My Dad used to say that if you do not learn something new every day, you should pinch yourself because you could be dead.

I reckon this adage has got to be very true in the field of trout fishing. If ever you think you have got it sussed, trout soon show you how wrong you are.

In my case I am constantly made aware of the vast extent of my fishing ignorance. Often a couple of minutes fishing with good fishermen, guides, or just another angler on the bank will take a mere a couple of minutes to show me something new that has eluded me for over fifty years.

Rip at Sunset - Lake Taupo, NZ

The rip can be seen in the photo above as the ruffled water running from left to right out into Lake Taupo. The beach is behind the anglers, and is below the base of the photo, as is the mouth of the river.

A case in point.

I was fishing the Hatepe 'rip' (the current formed where a river or stream enters a lake) down at Lake Taupo, (central North Island, New Zealand), as the sun began its last hour’s rush towards the horizon.
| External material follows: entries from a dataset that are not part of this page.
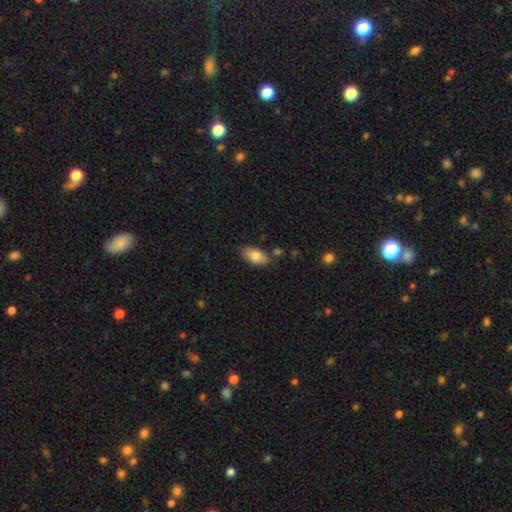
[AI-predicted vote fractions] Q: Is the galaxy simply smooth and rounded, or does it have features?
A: smooth — 81%.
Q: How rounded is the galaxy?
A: in between — 92%.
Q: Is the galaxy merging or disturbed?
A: none — 80%.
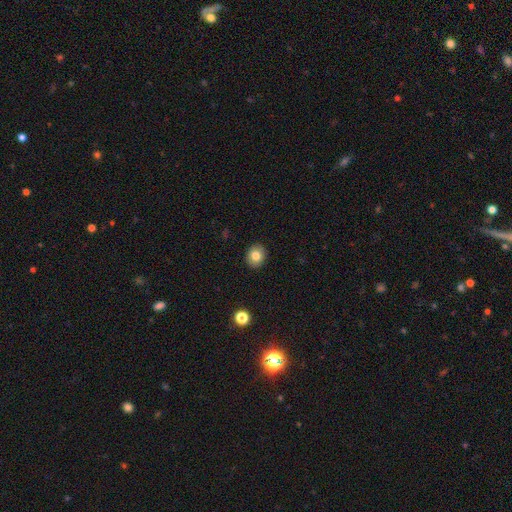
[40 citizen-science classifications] This appears to be a smooth galaxy with no disk features (78%) that is round (58%). Merging: none (83%).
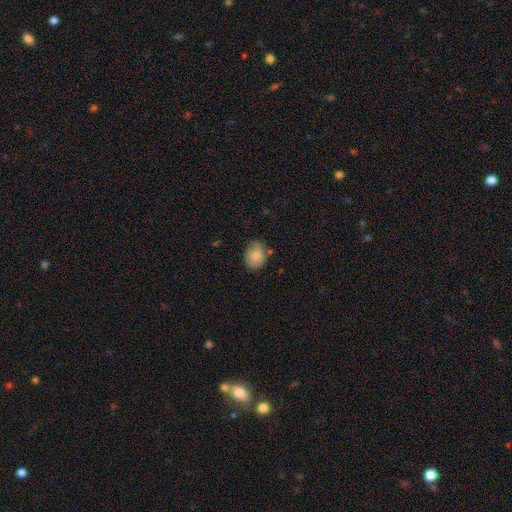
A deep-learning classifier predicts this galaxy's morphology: Smooth or featured? Predicted: smooth (p=0.80). How rounded? Predicted: in between (p=0.53). Merging? Predicted: none (p=0.70).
I was in the company of three other anglers.

I fished the left-hand side of the rip using a Booby fly off a fast-sinking shooting head. Two blokes were in the middle of the rip fishing sinking lines to traditional type flies, Rabbits and Red Setters.
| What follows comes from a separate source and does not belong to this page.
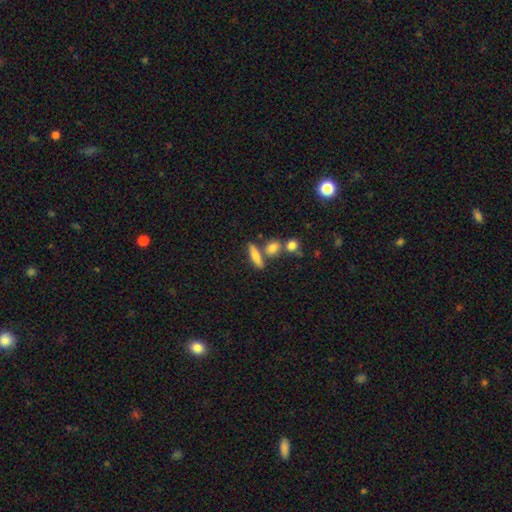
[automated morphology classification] The model was most divided on "how rounded": cigar-shaped: 59%, in between: 34%, round: 7%. More confident: smooth or featured — smooth (68%); merging — none (65%).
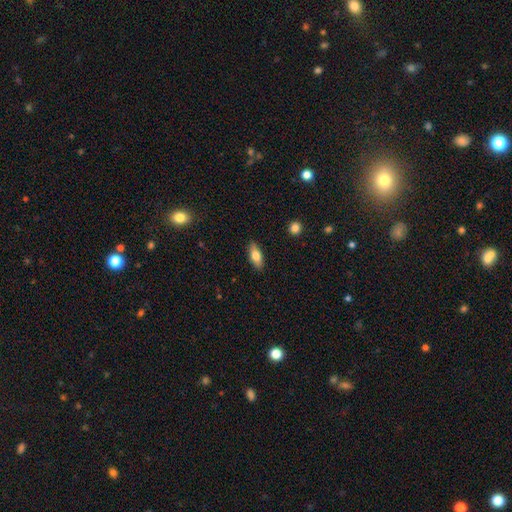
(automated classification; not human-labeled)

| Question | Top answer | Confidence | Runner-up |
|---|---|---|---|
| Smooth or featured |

But it was the bloke fishing the right hand side of the rip that caught my interest. He was using a small nymph and a Glo-Bug (roe imitation) on a 3-metre trace, fished below an indicator, with a floating line.

My first thought – patronising old fart that I can be – was that he was a duffer who did not know what he was doing.

He would roll cast out his nymphs, only 5 or six metres in front of him, 'puddling' his line in a series of curves between him and the indicator. Then as the slight current out there at the side of the rip picked up his line he regularly flicked more line into the water in front of him.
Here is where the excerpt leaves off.